How can you make these records available to the people whose lives were manipulated and even destroyed by the Stasi and at the same time preserve the right to privacy of other people who are mentioned in the records? How can you ensure the transparency of the state activities documented in these files while also observing rights of data protection and informational self-determination? The answer to these questions still forms the basis of the office’s work today: the Stasi Records Act.

In an exemplary way this law has succeeded in reconciling both these principles – on one hand, the right to privacy and infor­mational self-determination and, on the other, the goal of transparency about state activity. For over 20 years now the legislation has been the solid foundation for access to Stasi files. In fact, many people from all over the globe – in recent times increasingly from the Arab world – visit the archive of the Stasi Records Office at the historical location of the Ministry for State Security to find out more about this legal foundation. They regard our many years of experience with the Stasi Records Act as a model to be followed and gain ideas for their own appraisal efforts.

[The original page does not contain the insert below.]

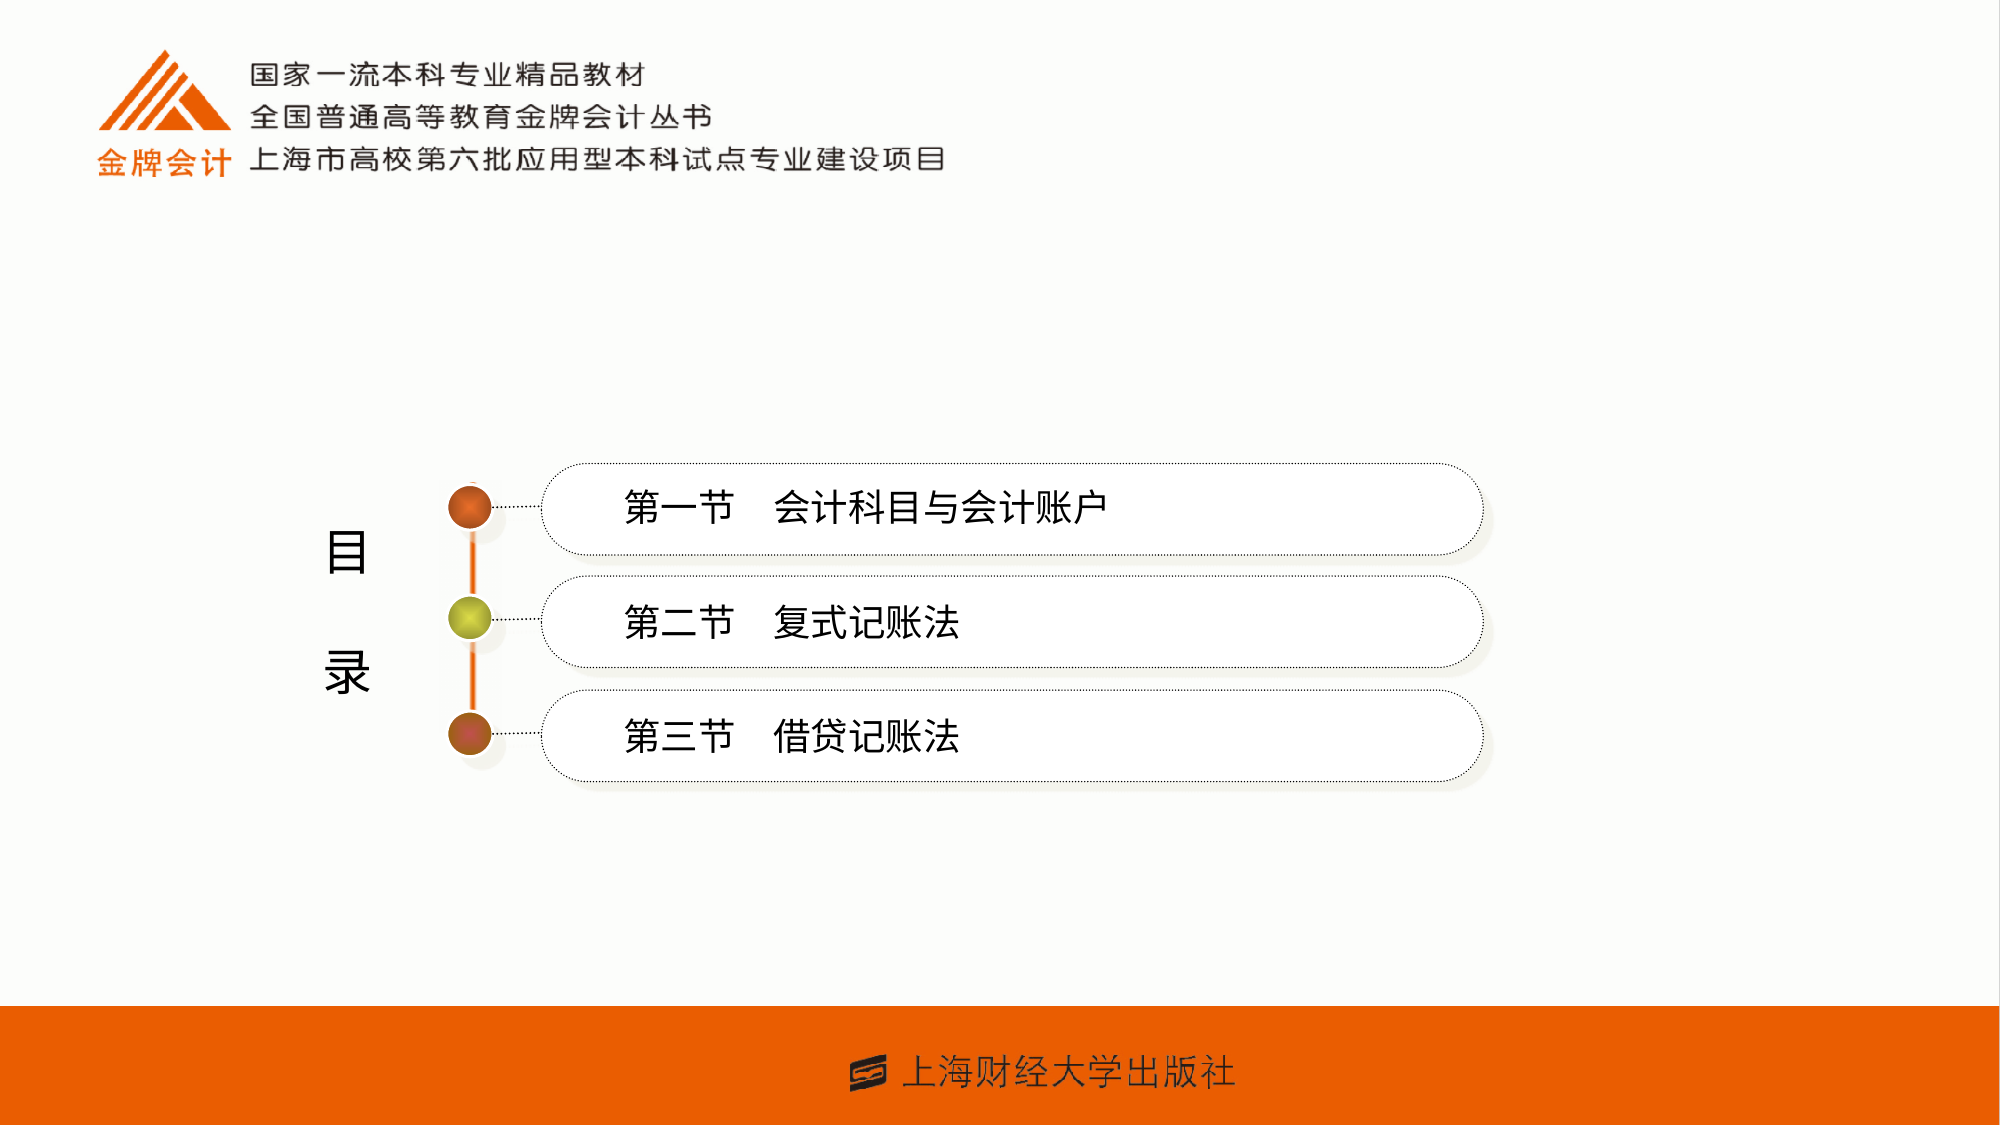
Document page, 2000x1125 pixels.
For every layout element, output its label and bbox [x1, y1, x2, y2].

The files are used in various ways. First and foremost, they serve those whose lives were influenced by Stasi activity to discover their own fate. People who did not function as the SED state ideology demanded are 
often able to read in the files how their 
lives and destinies were manipulated by the Stasi. They discover that their failure 
to gain a university place was due to a targeted intervention by the Stasi and not 
a lack of personal competence, that a planned escape from the country did not fail due to carelessness, but to betrayal, or that the continuous setbacks at work were the result of planned social exclusion.

The files are thus also witnesses of betrayal, opportunism and submission. However, they also document the fact that despite controls and repression people were not prepared to give up the freedom to live the way they wanted. They show that people preserved their decency, remained true to their conscience and demonstrated moral courage in the face of overpowering malevolence.

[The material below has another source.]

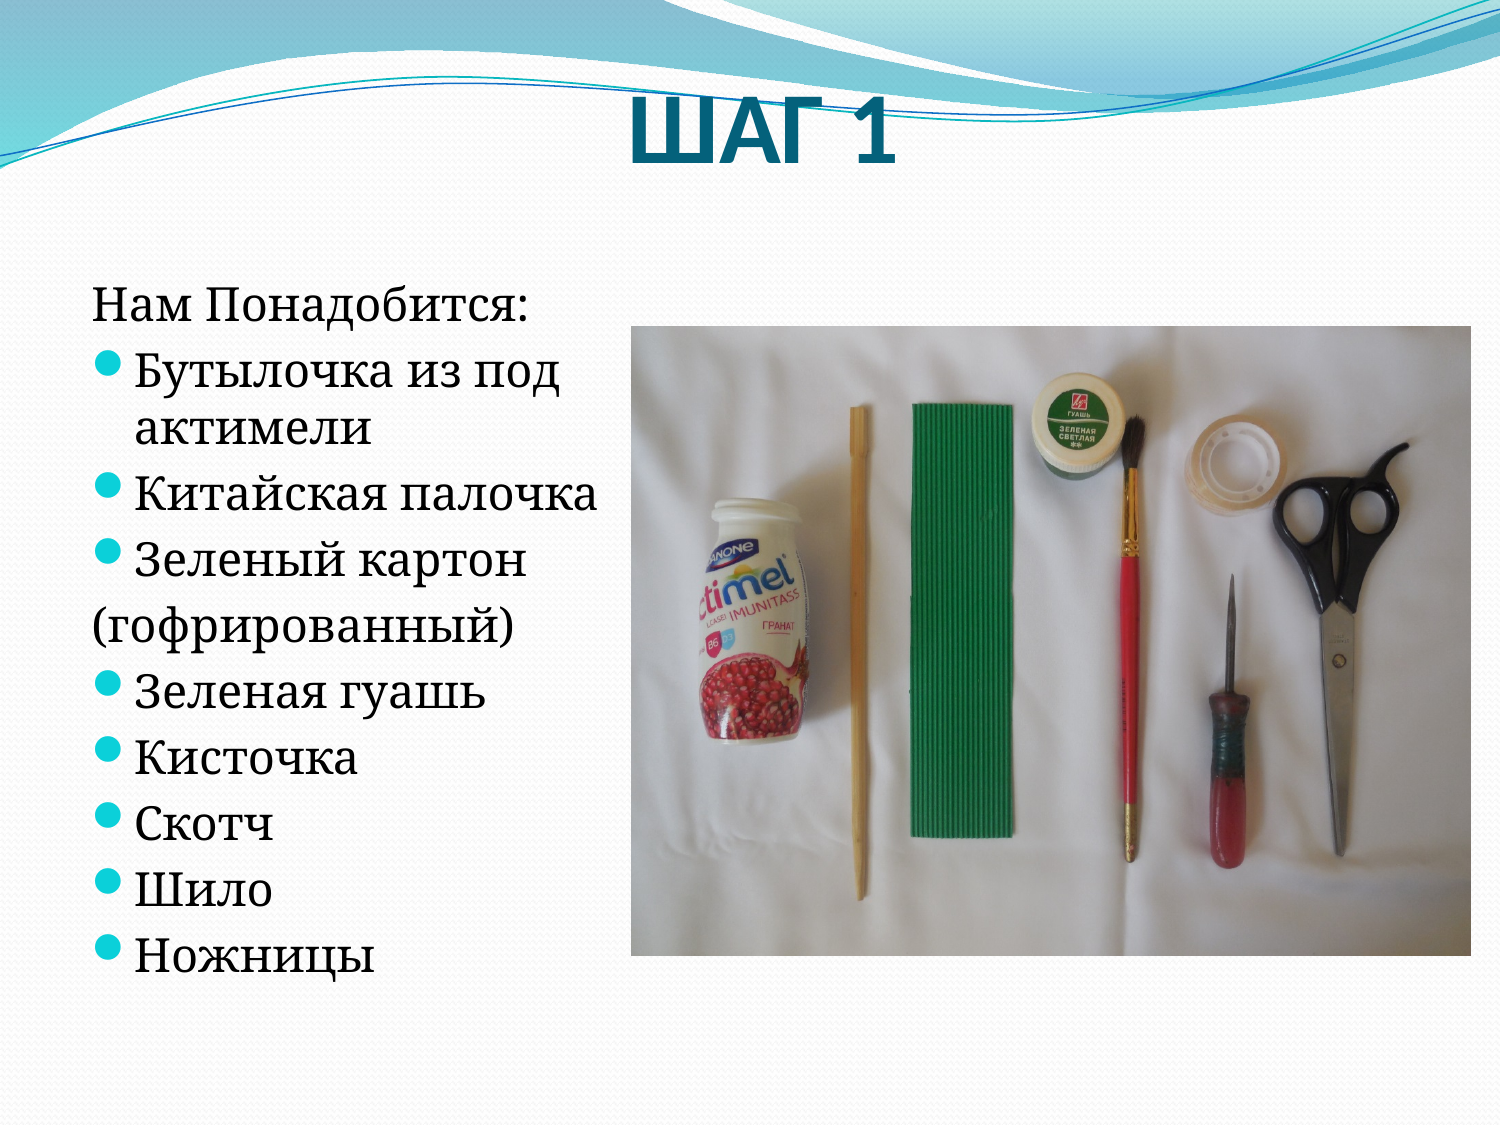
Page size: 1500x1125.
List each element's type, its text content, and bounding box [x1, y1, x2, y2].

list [631, 326, 1471, 956]
list Нам Понадобится: Бутылочка из под актимели Китайская палочка Зеленый картон (гофрированный) Зеленая гуашь Кисточка Скотч Шило Ножницы [76, 267, 740, 995]
title ШАГ 1 [88, 54, 1439, 185]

In addition to central access to personal 
records, however, the files can also be used by researchers and the media to educate the public about the actions of the Stasi. Access to the files is also permitted to check public employees or people in high-ranking positions in society. The files are also consulted to clarify pension issues and rehabilitation processes. People who were disadvantaged by the Stasi in their careers or spent time in prison can often only document that officially by consulting the Stasi files.

And society? Has it benefited from the opening of the records? The analysis of the GDR dictatorship has often resulted in heated debates. However, it is precisely the meticulous and painstaking depiction of repression contained in these secret police files that enables us to understand in detail how the Stasi functioned. It is the best prerequisite for preventing a repetition of this kind of dictatorship.

Knowing what it was like, discovering who acted how and why promote understanding. Clearly attributing responsibility and repaying debts are necessary steps. This is the only way that those who suffered most under the dictatorship and found themselves in prison can make their peace with the new society and heal their wounds. However, recognition and attribution are not only important for those who were 
persecuted, but also for those who come 
after us. After all, the better we understand dictatorship, the better we can shape democracy. ▪

ROLAND JAHN

JOURNALIST AND CIVIL RIGHTS CAMPAIGNER. Roland Jahn has been 
the Federal Commissioner Preserving the Records of the State Security Service of the Former German Democratic Republic (GDR) since 15 March 2011. The GDR (1949–1990) was founded as a result of the division 
of Germany after the Second World War. Until the peaceful revolution and the fall of the Wall in autumn 1989 it was a dictatorship ruled by the Socialist Unity Party (SED). Jahn was born in Jena in 1950 and campaigned for freedom of expression in the GDR. After 1989 he intensively studied the consequences of the SED dictatorship.